Requested by Joanna Spicer

MY MOST NEGATIVE NELLY, JUDGY JUDY THOUGHTS: ON ENGAGEMENT PHOTOS

THANK YOU for permission to go off, @joannaspicer. Also requested by @e, @jennalamagna, and @mandi. You are all too good to me for indulging my crazy. Photos are cribbed right off google images (with one notable exception) so I don't lose too many friends. Sorry in advance for everyone I likely offend here, but this is my passion project
  1. First of all, I should start off by saying: good for you, engaged couples of the world! I'm happy you have found love! And I totally get that you want photos for save the dates, guest books, or even just for practice putting your heads close together in pics. Makes sense!
    That being said, there are so many engagement photo tropes that drive me bonkers, have absolutely nothing to do with getting married, and are very worthy of ridicule.
  2. The absolute most offensive to me is the girl with her hand on her cocked hip, smiling sassily, while the boy looks on longingly.
    Oh my god, you guys. He is not lusting after you from afar. You are not cheekily putting him off. This scenario is wholly unbelievable. You're getting MARRIED. You know each other! You're not fooling me!

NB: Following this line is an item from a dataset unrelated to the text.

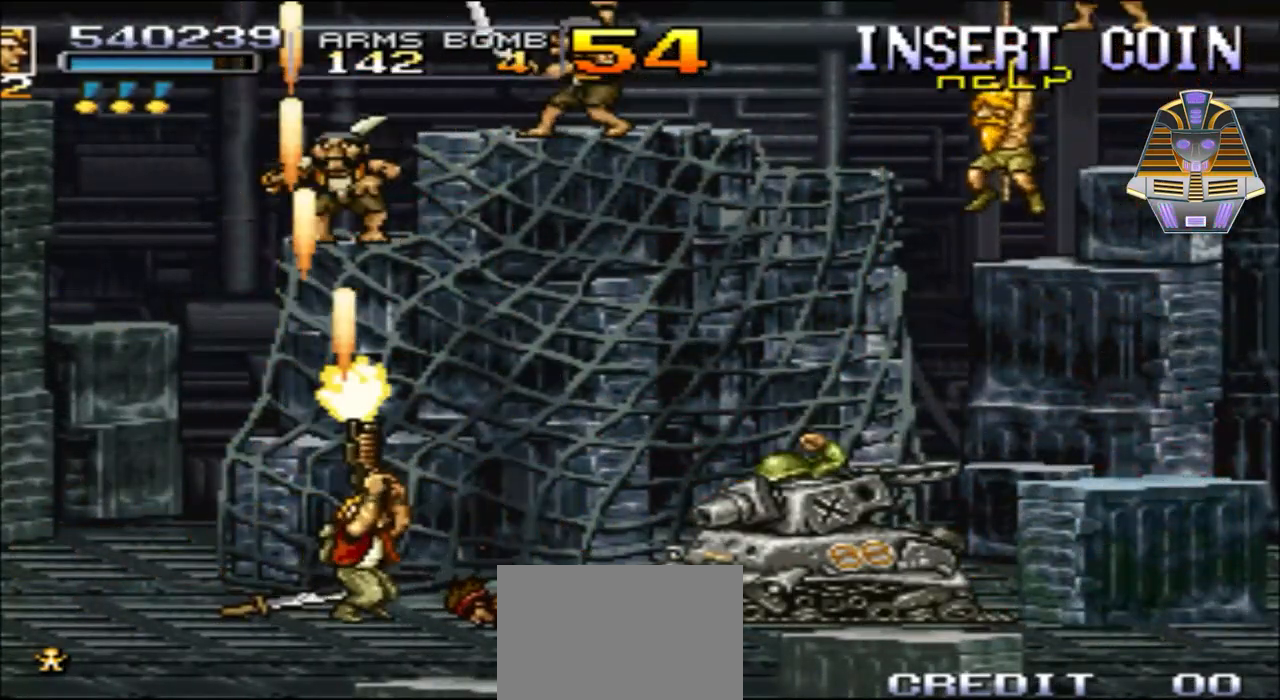
{"buttons": ["DPAD_UP", "DPAD_RIGHT"], "events": [[83, "DPAD_RIGHT", "up"], [83, "X", "down"], [250, "X", "up"], [300, "DPAD_RIGHT", "down"], [350, "X", "down"], [450, "X", "up"]]}
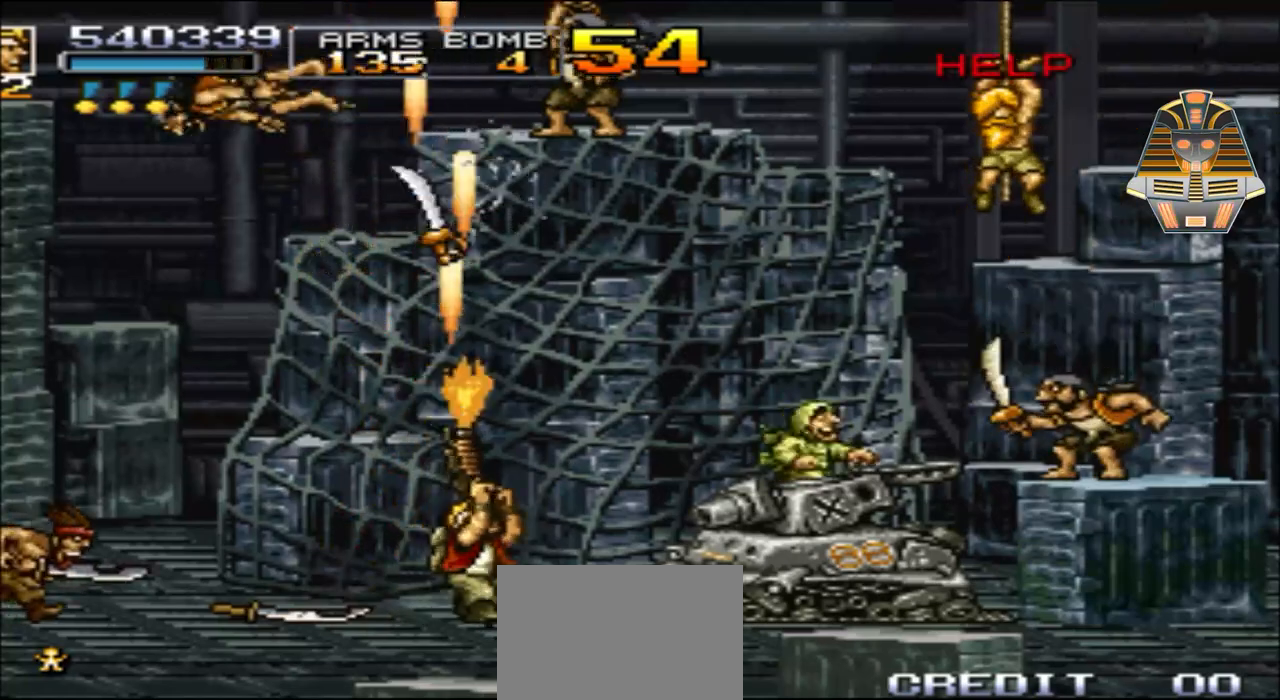
{"buttons": ["DPAD_UP", "DPAD_RIGHT"], "events": [[50, "X", "down"], [200, "X", "up"], [300, "X", "down"], [450, "X", "up"]]}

  3. Similarly, the hands clasped, but leaning away from each other, pose.
    Oh hehe do you guys even kiss teehee so chaste. Fuck you.

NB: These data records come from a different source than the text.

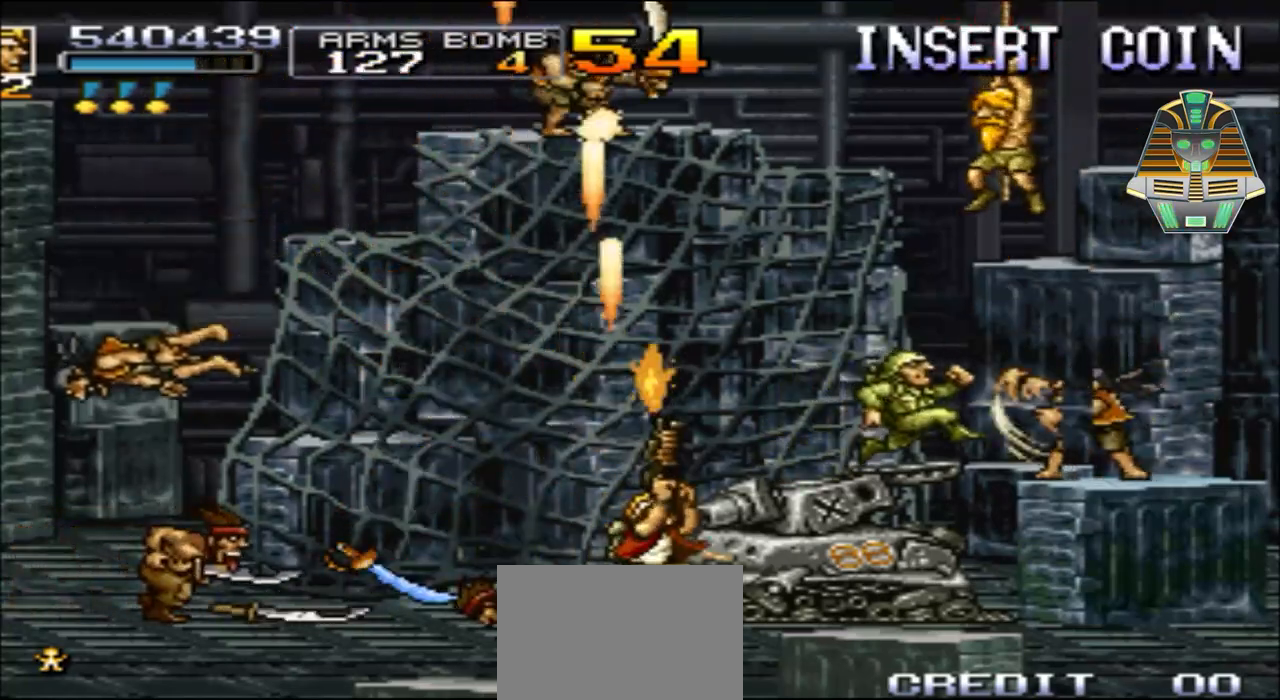
{"buttons": ["X", "DPAD_RIGHT"], "events": [[50, "X", "down"], [133, "X", "up"], [250, "X", "down"], [400, "X", "up"], [500, "DPAD_UP", "up"], [500, "X", "down"]]}
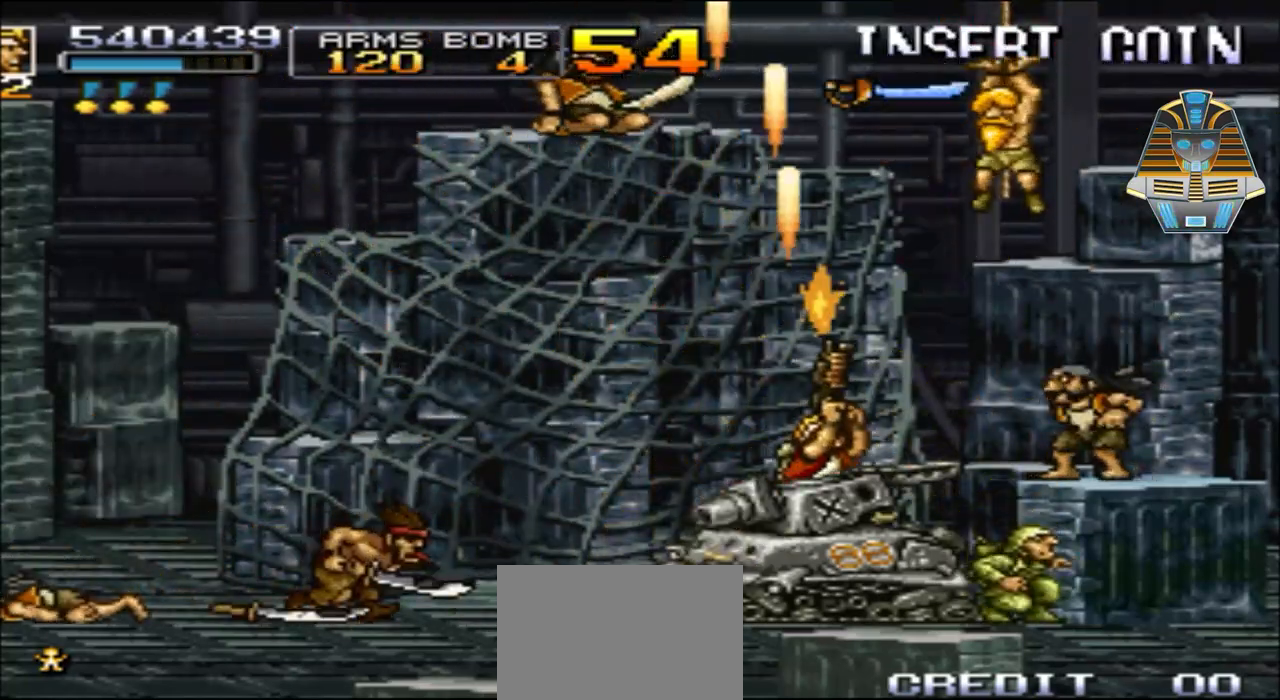
{"buttons": ["X", "DPAD_UP", "DPAD_RIGHT"], "events": [[150, "X", "up"], [250, "X", "down"], [400, "X", "up"], [450, "DPAD_UP", "down"], [500, "X", "down"]]}
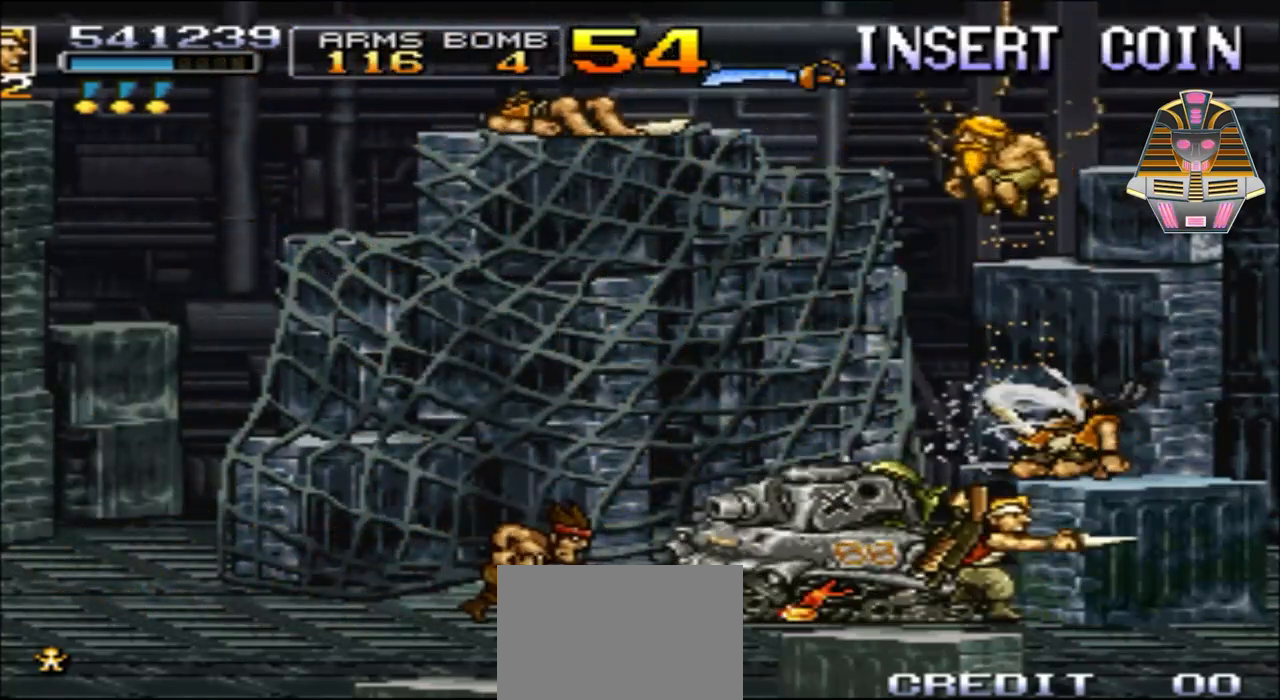
{"buttons": ["X", "DPAD_UP", "DPAD_RIGHT"], "events": [[150, "X", "up"], [250, "X", "down"], [333, "X", "up"], [450, "DPAD_RIGHT", "up"], [450, "X", "down"], [500, "DPAD_RIGHT", "down"]]}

  4. Or sitting waaay far away from each other but gazing with love.
    I just...don't understand. My intelligence is being insulted, I think.
  5. Then there's the: just feet. Or hands held. Or, uggghhh, two linked pinky fingers.
    Why not just elbows? Or thighs pressed together? Maybe your tongues sticking out and touching?
  6. All of a sudden, because you're engaged, I'm supposed to believe you live in the house that Pinterest built?
    Or you hang out on railroad tracks? Why do people think they need to be whimsical or about to be run over by a train to demonstrate their commitment?
  7. Ditto for vintage bicycles.
    Like, it's one thing if this couple collects olde timey bicycles. But I really don't think they do.
  8. Pretending to propose again.
    He already did it. I know, because you are having an engagement photo shoot.
  9. Worse yet, telling me she said yes.
    I know. Because you are having an engagement photo shoot.
  10. Oddly sexual poses?
    Why?
  11. Or when they're wearing these patently absurd outfits.
    It's fine to get dressed up, to look nice. I'm not a monster! I don't hate all professional photos! But HONESTLY LOOK AT YOURSELF IN THE MIRROR IN THAT GET-UP.
  12. And they want to show off their attempts at avant garde photography.
    These are just really bad pictures I'm expected to coo over.
  13. Can't forget ye olde foot up.
    You guys should just see what happens when you google image search "engagement photo feet." Riddle me this, newly engaged person: have you ever kicked your heel up in a kiss before this very moment? Are you in the Princess Diaries? (Also, why do so many of you seem to want photographs of just your feet?)
  14. Picture within a picture.
    Engagement photoception. Just in case this wasn't enough about us, we made it MORE about us.
  15. Hands making a heart.
    The only reason this is a thing is if you're Taylor Swift.
  16. Extremely uncomfortably serious photos.
    I know that your photographer made you take them, but you didn't have to share them.
  17. Really oddly posed photos.
    Ditto above: maybe you weren't given an option in taking them, but you were given an option in showing them to me (for me to mock).
  18. It's great that some of them spell out LOVE or FOREVER with light tricks and scrabble tiles.
    Otherwise, who would know why they were taking photos?
  19. There's a whole inexplicable trend of hiding faces while kissing with a wide variety of items.
    To maintain modesty, I gather. Well, thank the lords of purity for chalkboards with your wedding date on them, Mr&Mrs wooden blocks, and all kinds of food, because we have no idea what you're doing behind them.
  20. You guys.
    I could do this all day. I've now got a huge number of other people's engagements photos on my phone and it's kind of weird. And I know I'm making fun of other people's happiness and this makes me a shrewy monster but it is what it is.
  21. Photos that ARE okay in my book: doing something fun that maybe means something to you, and having a good time with it.
    I know one couple who walked across the Brooklyn Bridge (important to them) and made goofy faces, another cool couple whose pics I saw went and played around in an arcade 😉. The pictures are genuine and full of (real) personality -- can't knock that.
  22. Or people just playing around, actually having fun.
    Not pretending to walk barefoot in a NYC park because who are you joking with that one, now you have foot AIDS.
  23. Or photos that focus on your pet.
    Definitely would rather just see your pet.
  24. OR JUST A NICE PHOTO OF THE TWO OF YOU.
    Honestly, isn't this the point? I feel like I'm taking crazy pills.